We cannot exclude a selection bias in our endoscopy cohort as a large majority (82%) of UC patients had active disease, which makes firm conclusions on the results in the UC population difficult to draw. Furthermore, in the endoscopy cohort, the percentage of patients with indefinite FC values was lower than in the baseline cohort. Given the relatively limited number of endoscopies, stratification for disease location in CD or disease extent in UC was not possible, and therefore, validation of our results in a larger and independent CD and UC cohort with follow-up over time is needed. Notably, a substantial number of CD patients with FC values below 100 µg/g did have a positive HBI score (30%) or elevated CRP (23%). However, based on the preceding clinical course and the rather mildly elevated CRP values, it is unlikely that these patients would have active disease instead of remission. We have deliberately chosen to use a cohort representative for daily clinical practice and to study easy accessible disease activity markers which are widely used in daily clinical practice and available in most clinics. Treatment decisions in clinical practice are still partially based on clinical symptoms, but the use of more objective biomarkers reflecting mucosal inflammation more accurately should be stimulated.

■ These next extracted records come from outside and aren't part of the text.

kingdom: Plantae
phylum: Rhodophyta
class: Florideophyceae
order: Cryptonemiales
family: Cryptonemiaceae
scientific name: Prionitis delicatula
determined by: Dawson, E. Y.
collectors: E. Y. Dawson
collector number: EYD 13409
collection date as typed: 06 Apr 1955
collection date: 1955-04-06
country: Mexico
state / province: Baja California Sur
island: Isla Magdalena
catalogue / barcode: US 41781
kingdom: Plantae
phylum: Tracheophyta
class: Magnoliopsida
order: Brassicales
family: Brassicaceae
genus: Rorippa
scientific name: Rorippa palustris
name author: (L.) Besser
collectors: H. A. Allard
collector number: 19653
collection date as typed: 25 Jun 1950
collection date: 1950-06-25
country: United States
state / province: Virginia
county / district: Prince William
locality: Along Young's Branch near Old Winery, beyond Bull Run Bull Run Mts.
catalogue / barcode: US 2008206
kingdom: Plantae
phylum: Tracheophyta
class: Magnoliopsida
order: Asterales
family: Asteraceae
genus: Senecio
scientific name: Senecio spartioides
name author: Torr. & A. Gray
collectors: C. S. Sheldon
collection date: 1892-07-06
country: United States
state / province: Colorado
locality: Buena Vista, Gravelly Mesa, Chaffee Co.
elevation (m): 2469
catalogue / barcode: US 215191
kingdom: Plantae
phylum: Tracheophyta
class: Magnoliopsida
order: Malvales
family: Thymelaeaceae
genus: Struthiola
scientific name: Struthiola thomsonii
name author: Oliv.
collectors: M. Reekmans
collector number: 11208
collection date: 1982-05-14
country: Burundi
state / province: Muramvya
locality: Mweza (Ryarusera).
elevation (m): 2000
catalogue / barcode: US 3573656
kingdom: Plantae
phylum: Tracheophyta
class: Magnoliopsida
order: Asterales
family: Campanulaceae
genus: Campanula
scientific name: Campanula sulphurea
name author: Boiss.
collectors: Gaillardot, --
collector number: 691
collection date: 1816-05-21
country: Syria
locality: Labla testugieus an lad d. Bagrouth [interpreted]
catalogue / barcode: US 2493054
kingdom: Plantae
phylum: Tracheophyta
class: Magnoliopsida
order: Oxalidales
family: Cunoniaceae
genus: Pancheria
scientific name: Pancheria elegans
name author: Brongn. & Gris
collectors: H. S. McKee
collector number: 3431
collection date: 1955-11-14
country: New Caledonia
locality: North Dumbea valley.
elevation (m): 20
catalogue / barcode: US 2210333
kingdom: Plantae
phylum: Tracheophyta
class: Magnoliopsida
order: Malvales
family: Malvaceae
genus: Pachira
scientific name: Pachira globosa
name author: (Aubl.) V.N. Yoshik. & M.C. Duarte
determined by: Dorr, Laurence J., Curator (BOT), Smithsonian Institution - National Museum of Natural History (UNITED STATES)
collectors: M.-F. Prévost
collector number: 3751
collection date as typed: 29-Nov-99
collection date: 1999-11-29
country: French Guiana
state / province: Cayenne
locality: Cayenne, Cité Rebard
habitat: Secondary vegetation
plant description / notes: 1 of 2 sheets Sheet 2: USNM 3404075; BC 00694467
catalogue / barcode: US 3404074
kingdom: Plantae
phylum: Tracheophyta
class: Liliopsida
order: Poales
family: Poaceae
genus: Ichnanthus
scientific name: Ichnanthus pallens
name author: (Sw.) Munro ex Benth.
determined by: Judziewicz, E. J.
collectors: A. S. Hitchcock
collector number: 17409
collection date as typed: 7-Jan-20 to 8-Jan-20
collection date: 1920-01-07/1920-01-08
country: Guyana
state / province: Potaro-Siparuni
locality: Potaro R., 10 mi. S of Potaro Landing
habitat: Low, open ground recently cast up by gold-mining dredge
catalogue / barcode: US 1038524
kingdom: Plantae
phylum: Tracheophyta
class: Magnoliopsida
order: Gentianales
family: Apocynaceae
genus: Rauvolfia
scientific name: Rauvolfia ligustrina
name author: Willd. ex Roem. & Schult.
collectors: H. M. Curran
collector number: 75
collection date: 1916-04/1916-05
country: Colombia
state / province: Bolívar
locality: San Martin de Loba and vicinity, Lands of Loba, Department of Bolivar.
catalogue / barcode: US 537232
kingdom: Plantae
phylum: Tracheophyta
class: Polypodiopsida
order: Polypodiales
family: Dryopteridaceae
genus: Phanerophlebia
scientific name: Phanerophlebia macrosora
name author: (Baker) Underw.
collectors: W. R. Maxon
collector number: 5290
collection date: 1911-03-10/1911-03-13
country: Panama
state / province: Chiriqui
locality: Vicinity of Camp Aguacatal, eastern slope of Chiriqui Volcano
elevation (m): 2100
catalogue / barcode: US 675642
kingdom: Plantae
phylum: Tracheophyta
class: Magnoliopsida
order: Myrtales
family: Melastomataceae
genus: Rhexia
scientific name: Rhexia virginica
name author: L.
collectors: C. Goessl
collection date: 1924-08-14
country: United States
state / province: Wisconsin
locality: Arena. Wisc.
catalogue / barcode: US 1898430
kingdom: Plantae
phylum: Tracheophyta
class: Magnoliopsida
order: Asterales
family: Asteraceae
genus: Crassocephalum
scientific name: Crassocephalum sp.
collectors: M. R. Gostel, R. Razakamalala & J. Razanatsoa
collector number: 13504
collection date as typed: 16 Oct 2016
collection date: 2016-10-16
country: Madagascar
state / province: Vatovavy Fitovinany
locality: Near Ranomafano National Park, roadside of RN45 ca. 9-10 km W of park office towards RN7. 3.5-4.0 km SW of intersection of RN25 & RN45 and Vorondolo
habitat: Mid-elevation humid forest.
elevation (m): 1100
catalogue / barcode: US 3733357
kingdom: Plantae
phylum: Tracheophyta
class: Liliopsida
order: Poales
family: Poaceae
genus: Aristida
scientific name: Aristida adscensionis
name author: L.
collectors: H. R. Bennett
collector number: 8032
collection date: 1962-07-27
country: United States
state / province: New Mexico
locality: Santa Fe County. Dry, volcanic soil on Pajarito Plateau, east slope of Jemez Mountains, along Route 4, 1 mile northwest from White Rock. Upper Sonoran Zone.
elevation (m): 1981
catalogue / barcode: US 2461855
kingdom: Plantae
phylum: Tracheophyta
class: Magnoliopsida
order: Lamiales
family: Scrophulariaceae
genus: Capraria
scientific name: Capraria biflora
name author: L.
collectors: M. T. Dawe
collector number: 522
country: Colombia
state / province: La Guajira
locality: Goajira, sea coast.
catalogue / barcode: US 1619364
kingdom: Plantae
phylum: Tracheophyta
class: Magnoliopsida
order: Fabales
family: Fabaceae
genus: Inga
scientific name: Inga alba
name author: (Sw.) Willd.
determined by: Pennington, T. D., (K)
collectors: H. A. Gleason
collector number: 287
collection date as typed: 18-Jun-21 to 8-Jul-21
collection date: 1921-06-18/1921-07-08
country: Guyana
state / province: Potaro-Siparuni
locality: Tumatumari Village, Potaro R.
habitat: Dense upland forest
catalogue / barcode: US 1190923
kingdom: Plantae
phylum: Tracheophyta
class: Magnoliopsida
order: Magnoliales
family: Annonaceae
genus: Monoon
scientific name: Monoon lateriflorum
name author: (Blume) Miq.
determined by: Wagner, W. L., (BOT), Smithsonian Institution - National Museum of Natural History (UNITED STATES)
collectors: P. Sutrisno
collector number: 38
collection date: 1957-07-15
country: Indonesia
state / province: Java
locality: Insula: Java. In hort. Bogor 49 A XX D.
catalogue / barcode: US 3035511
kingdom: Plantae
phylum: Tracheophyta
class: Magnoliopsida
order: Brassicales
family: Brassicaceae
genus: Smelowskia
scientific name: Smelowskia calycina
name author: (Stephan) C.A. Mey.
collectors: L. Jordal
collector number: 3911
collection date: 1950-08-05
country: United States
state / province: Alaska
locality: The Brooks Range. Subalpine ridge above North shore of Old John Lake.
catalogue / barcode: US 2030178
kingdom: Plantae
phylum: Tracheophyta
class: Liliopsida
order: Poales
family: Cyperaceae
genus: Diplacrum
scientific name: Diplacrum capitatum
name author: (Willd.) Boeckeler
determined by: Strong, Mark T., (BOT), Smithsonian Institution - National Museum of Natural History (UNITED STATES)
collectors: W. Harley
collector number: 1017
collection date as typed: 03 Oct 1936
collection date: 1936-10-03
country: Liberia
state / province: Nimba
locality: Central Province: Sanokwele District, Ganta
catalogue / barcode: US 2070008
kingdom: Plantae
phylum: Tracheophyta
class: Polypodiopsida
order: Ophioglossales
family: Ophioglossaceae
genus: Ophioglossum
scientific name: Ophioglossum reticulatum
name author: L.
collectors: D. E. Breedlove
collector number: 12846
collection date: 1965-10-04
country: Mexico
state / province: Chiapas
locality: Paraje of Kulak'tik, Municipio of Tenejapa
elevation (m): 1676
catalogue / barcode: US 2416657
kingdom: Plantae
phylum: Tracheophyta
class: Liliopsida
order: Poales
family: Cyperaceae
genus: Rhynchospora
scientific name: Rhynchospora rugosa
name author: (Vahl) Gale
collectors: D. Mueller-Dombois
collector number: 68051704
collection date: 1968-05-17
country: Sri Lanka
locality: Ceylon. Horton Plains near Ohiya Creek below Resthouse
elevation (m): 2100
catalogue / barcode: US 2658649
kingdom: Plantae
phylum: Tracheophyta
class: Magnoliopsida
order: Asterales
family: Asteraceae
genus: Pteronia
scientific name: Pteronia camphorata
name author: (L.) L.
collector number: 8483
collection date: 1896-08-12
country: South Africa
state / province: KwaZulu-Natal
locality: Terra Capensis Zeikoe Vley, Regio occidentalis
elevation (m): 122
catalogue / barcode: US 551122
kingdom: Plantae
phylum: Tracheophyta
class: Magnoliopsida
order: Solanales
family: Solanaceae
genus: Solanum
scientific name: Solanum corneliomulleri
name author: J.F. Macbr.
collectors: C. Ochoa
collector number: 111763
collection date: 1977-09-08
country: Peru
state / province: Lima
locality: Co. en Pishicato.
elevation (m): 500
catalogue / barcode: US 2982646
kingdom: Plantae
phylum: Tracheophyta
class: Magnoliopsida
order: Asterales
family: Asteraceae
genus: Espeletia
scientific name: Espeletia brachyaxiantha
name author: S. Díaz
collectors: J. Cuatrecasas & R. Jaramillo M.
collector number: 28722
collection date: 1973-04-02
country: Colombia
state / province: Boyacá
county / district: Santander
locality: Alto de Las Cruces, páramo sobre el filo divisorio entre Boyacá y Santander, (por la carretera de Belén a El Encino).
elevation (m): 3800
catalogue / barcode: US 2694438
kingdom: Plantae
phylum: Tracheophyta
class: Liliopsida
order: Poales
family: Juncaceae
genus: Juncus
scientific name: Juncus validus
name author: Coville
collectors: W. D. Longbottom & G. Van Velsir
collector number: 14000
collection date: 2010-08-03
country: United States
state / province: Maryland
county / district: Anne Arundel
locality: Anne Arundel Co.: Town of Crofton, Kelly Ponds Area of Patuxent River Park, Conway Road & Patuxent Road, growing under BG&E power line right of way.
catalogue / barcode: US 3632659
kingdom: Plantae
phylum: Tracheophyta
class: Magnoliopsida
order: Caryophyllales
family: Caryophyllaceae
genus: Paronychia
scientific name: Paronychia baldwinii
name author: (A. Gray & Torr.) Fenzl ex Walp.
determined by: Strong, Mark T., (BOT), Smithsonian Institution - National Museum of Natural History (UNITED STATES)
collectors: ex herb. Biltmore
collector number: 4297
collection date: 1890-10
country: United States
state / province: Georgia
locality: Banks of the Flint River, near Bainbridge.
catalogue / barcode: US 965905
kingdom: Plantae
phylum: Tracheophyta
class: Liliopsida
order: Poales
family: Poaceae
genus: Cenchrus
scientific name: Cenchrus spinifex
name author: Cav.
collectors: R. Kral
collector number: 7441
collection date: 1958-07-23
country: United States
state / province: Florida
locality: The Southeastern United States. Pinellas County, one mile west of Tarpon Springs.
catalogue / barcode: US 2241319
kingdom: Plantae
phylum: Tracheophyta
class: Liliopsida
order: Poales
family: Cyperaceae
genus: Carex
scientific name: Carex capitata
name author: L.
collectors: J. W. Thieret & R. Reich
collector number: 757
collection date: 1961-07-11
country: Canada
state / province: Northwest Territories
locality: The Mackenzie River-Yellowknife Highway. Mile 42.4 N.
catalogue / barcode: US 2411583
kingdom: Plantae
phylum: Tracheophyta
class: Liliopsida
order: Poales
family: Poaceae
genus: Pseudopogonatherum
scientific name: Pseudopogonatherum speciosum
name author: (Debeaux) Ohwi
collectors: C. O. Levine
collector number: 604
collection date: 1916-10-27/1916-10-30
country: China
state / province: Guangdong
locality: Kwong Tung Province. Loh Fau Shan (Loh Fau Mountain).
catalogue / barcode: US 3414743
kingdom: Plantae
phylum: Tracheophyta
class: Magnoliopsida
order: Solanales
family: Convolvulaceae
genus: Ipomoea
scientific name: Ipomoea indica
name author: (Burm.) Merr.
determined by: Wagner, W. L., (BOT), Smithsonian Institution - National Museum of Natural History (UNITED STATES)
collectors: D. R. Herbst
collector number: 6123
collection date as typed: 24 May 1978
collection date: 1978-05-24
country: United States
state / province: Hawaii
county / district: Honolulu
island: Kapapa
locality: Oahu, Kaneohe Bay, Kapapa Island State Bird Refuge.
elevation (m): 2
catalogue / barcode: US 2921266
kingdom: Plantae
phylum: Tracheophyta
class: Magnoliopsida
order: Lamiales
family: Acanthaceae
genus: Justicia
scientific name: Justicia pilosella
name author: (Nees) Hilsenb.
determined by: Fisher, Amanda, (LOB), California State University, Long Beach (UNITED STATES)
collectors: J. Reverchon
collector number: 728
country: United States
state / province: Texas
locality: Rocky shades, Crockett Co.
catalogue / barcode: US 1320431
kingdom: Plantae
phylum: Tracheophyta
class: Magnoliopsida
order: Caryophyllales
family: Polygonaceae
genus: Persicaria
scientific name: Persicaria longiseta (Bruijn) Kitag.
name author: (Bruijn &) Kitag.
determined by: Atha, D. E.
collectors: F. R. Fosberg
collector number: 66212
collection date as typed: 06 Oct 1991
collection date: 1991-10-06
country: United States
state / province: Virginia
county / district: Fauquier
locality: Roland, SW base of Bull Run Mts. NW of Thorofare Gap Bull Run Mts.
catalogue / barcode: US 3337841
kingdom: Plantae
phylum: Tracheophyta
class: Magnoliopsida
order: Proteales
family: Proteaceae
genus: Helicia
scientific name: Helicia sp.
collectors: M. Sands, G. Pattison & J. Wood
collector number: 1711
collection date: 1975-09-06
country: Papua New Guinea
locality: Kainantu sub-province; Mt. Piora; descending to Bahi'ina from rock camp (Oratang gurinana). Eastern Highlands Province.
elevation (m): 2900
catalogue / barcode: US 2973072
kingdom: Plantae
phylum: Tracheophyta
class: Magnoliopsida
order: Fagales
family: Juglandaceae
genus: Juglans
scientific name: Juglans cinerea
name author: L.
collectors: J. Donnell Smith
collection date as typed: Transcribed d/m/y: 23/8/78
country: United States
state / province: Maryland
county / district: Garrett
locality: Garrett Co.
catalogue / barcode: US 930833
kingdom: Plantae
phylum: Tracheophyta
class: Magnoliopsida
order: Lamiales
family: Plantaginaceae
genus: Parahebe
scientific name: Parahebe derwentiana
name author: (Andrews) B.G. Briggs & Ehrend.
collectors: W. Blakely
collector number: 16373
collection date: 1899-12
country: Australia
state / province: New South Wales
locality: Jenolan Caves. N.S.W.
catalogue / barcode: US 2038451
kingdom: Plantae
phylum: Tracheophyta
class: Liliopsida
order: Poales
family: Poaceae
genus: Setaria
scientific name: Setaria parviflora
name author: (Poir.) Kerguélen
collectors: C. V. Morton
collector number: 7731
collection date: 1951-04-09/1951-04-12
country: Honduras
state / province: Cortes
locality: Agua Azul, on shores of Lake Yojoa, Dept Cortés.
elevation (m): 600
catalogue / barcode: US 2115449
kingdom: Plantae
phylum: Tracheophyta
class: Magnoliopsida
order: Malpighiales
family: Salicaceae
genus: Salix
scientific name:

In conclusion, in our real-life cohort of IBD patients, a substantial part of patients had indefinite FC values, which make active disease or remission difficult to predict. The combination of FC with clinical activity indices or CRP may improve the prediction of endoscopic active disease or remission in these patients. In daily clinical practice, our combination score instead of FC as single noninvasive marker could be a practical tool for gastroenterologists to select patients that need treatment optimization or re-evaluation of disease activity, given the large number of patients with FC “gray zone” results between 100 and 250 µg/g. Our combination score has shown potential as noninvasive disease activity marker, but needs further validation in a second independent cohort of CD and UC patients with endoscopic disease activity as gold standard.